Он повинуется мне, наблюдая за мной с внезапной неподвижностью, пока я сползаю с кровати и быстро иду к шкафу. Когда я включаю свет и замечаю свое отражение в зеркале, то вижу, что видел он, когда я уходила — женщину, совершенно голую, со спутанными волосами, свисающими до талии и со следами укусов на каждом дюйме тела, укусов настолько темных, что они видны в лунном свете.
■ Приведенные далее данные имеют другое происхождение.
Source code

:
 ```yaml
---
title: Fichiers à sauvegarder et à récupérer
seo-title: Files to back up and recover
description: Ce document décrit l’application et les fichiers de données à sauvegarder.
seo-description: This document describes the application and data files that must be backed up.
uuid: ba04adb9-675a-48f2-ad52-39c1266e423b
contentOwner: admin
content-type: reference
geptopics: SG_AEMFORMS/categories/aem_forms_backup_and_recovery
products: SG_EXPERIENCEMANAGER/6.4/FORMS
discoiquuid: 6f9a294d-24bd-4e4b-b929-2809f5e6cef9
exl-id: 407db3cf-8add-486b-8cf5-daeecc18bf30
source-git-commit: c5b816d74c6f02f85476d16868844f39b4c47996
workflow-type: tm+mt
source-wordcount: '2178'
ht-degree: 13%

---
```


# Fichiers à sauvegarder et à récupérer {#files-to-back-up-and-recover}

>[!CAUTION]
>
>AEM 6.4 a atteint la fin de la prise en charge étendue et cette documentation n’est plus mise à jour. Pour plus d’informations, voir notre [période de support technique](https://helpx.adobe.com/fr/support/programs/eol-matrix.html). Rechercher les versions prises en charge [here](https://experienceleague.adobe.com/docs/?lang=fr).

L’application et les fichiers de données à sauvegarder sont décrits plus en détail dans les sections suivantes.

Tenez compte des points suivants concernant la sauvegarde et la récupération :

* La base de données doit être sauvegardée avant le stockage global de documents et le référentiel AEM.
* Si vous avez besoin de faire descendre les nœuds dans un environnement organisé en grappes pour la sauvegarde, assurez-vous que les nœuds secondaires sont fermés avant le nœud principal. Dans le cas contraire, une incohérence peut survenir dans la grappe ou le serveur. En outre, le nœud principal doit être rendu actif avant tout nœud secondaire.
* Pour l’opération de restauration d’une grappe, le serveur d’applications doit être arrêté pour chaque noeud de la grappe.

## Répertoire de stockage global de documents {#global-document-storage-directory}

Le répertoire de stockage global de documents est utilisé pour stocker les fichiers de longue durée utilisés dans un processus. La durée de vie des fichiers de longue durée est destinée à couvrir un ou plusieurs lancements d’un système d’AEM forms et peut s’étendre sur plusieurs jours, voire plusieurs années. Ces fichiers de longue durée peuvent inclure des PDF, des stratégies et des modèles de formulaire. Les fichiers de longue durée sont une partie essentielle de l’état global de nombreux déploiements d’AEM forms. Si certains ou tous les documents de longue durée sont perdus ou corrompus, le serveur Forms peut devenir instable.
Как и всегда, я чувствую вспышку гордости при виде отметин на моей коже, отметин, о которых я просила у мужчины, которого люблю. Но я не знаю, что почувствовал Эмбри, когда все это увидел.
Я хватаю то, за чем пришла, и возвращаюсь к Эмбри, который теперь стоит у окна, все еще придерживает простынь вокруг руки. Он пристально смотрит на кровь, сверкающую на кончиках его пальцев со странным взглядом на лице, словно он потерялся в воспоминании.
Я осторожно убираю простынь с пореза и использую ее чистый край, чтобы вытереть как можно больше крови. Кровотечение замедлилось, но из пореза все еще сочится и капает кровь.
— Что это? — спрашивает Эмбри, нарушая молчание.
Я поднимаю вверх ткань, которую вытащила из шкафа, который по существу состоит из шелка и кружев.
— Это декоративный шарф, — объясняю я, когда начинаю обматывать им руку Эмбри. — Он висел вместе с нижним бельем.
— Он купил тебе нижнее белье? — голос Эмбри пронизан гневом, и я поднимаю на него глаза.
— Да. Не двигайся, — натягиваю ткань как можно сильнее и завязываю временную повязку на тыльной стороне его ладони.
Эмбри быстро вздыхает, когда я стягиваю ее, но в остальном молчит. Его глаза прослеживают отметины, которые, как я знаю, усеивают мою шею и ключицу, а затем устремляются к открытой двери шкафа.
— Ты не такой, как он, и ты это знаешь, — говорю я, прижимая его забинтованную руку к своей груди.
Он смотрит на свою перевязанную и окровавленную руку на мягких изгибах моих грудей.
— Я не знаю, какой я.
Я целую кончики его пальцев, пробуя кровь.
— Ты — Эмбри Мур. Разве этого недостаточно?
Он вздыхает, выдергивая у меня свою руку.
— Я задавал себе этот вопрос в течение длительного времени. Одевайся. Нам нужно идти.
И поэтому я одеваюсь в другое просвечивающее платье из тех, которые Мелвас выделил для меня, нахожу пару шелковых тапочек (все остальные туфли на высоком каблуке), а затем мы с Эмбри покидаем дом, Эмбри с пистолетом наготове.
Мы ползем по камням и под заборами с прорезанными в них отверстиями. Мы ускользаем от дронов и прыгаем вниз по опасным склонам, камни рвут тапочки и вонзаются в мои ступни. В течение нескольких тревожных минут мы прячемся под скоплением упавших ветвей, поскольку думаем, что слышим, как поблизости проходит патруль. Нам понадобилось тридцать или сорок минут, чтобы добраться до людей, которые прибыли с Эмбри, и к тому времени, когда мы до них добираемся, мои ноги истекают кровью, и я покрыта царапинами и порезами из-за камней и ежевики.
Несмотря на это, я вглядываюсь в Эмбри, когда он помогает мне сесть в машину, которую прятали дальше в долине, и говорю:
— Слишком уж все легко. Неужели на этом действительно все закончится?
Эмбри пожимает плечами и забирается в машину.
— Что еще мог бы сделать с тобой Мелвас?